Hace tiempo que sabemos que el debate sobre el modelo lingüístico escolar en Cataluña no va de lengua, sino de identidad. Sabemos perfectamente que con la excusa de defender al catalán, algunos lo que buscan es levantar muros de separación con el resto de España. Que los que exigen una educación monolingüe --con el argumento de que el catalán no podría soportar un 25% de asignaturas en castellano-- no lo hacen por razones pedagógicas, sino únicamente con el propósito de reforzar el “nosotros” frente al “ellos”.

Porque la inmersión es un instrumento totémico del nacionalismo para que la escuela equilibre el papel de las familias castellanohablantes y los entornos sociales globalizados en el proceso de transmisión cultural y de construcción de la identidad. Es una forma de grabar en la mente de los escolares que el catalán es la lengua propia, la lengua territorial, y que lo de hablar castellano es una anomalía fruto de la imposición del franquismo y la inmigración española.

El modelo inmersivo es un marcaje identitario y por eso el debate no atiende nunca a datos objetivos sobre el aprendizaje de nuestras dos lenguas oficiales o sobre cómo lograr que los jóvenes las hagan suyas por igual, también desde el punto de vista afectivo. La inmersión nunca ha sido un camino hacia el bilingüismo, sino una forma elegante de excluir al castellano de la enseñanza (con el fin de que deje de ser la lengua mayoritaria que es ahora en la sociedad) con la falsedad de que no es posible otra fórmula que garantice la supervivencia del catalán.

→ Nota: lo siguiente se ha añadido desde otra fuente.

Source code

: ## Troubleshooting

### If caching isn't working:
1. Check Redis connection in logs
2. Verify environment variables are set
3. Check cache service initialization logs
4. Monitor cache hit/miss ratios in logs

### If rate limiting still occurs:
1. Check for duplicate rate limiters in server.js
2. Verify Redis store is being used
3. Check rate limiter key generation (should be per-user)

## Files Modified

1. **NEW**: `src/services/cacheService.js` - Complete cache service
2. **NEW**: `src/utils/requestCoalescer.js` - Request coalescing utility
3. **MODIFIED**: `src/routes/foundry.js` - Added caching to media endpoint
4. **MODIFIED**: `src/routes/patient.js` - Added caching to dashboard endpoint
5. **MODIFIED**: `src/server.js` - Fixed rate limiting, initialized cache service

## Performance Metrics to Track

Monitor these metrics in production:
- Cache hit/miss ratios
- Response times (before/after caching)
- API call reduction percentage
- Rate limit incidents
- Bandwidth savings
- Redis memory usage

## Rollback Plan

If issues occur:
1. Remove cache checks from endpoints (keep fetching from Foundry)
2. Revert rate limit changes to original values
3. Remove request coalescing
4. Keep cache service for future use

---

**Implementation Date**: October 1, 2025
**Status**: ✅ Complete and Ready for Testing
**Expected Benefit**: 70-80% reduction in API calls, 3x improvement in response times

La mentira además ha sido doble porque se ha hecho creer que una escuela monolingüe permitía obrar el milagro de que los escolares catalanes hablasen mejor la lengua de Cervantes que los jóvenes de Valladolid. Lamentablemente, mucha gente se ha creído semejante idiotez.

Entre tanto, se ha descuidado también la enseñanza del inglés en la educación pública, como lo prueba que ya no se exija el nivel B2 de inglés para obtener el título de graduado, lo cual es consecuencia del fracaso del ingles en la enseñanza obligatoria, tal como ha explicado Albert Branchadell (El fiasco del inglés, El País, 29/11/2021). Así pues, la escuela catalana ni es garantía de cohesión social, ni es un modelo de éxito de nada. Tampoco para el catalán, si nos creemos los datos de la Generalitat sobre el retroceso en su uso que se ha producido entre los jóvenes los últimos años.

Semanas atrás expliqué aquí mismo que en la inmersión todo es mentira, desde su nombre, pasando por su origen hasta su razón de ser y utilidad. No voy a repetir los argumentos, pero sí añadiré otro: la hispanofobia.

Lo que hay detrás de muchas reacciones contrarias a la aplicación de la sentencia del TSJC sobre el 25% en castellano no se puede calificar de otro modo. La actual campaña de amenazas y acoso contra el niño y su familia de una escuela de Canet de Mar que pidió amparo a la justicia por vulneración de derechos fundamentales, muestra la cara más fascistoide del nacionalismo lingüístico.

No es la primera vez que ocurre, particularmente en el Maresme. La mayoría de los casos son silenciados, y solo unos pocos se han hecho públicos, como sucedió con la familia de Balaguer en 2015, que acabó marchándose de la localidad cuando el boicot alcanzó al negocio que tenían los padres. La degradación moral en la política catalana viene de lejos.

El Govern de la Generalitat no solo ha sido incapaz de denunciar este tipo de hostigamientos, sino que sus partidos han participado en actos inciviles contra esas familias. Ayer mismo, el consejero de Educación, Josep González-Cambray, de visita a esa escuela de Canet, no tuvo ninguna palabra de apoyo hacia el alumno del centro que está sufriendo esas amenazas. Tampoco quiso contestar en castellano a las preguntas de los periodistas porque “avui no toca”.

Tras el fracaso del procés, lo que se agudiza es la campaña de ira de los sectores más fanáticos, contra el niño de Canet, pero también contra el rector de la UAB, Javier Lafuente, por no expulsar a los jóvenes de S'ha Acabat del campus, o contra algunos locales del PSC en los últimos días. Son ciertamente grupos minoritarios, pero que cuentan con el favor de  aquellas fuerzas políticas y sociales que no los condenan, o de los medios de comunicación que, como ayer mismo la emisora Ser Catalunya (por no citar solo las radios abiertamente soberanistas), no explican nunca esas infames acciones, mientras insisten en el relato de que la justicia “impone” el 25% de castellano por el capricho de unas pocas familias. Una explicación que alimenta ese tipo de campañas de acoso.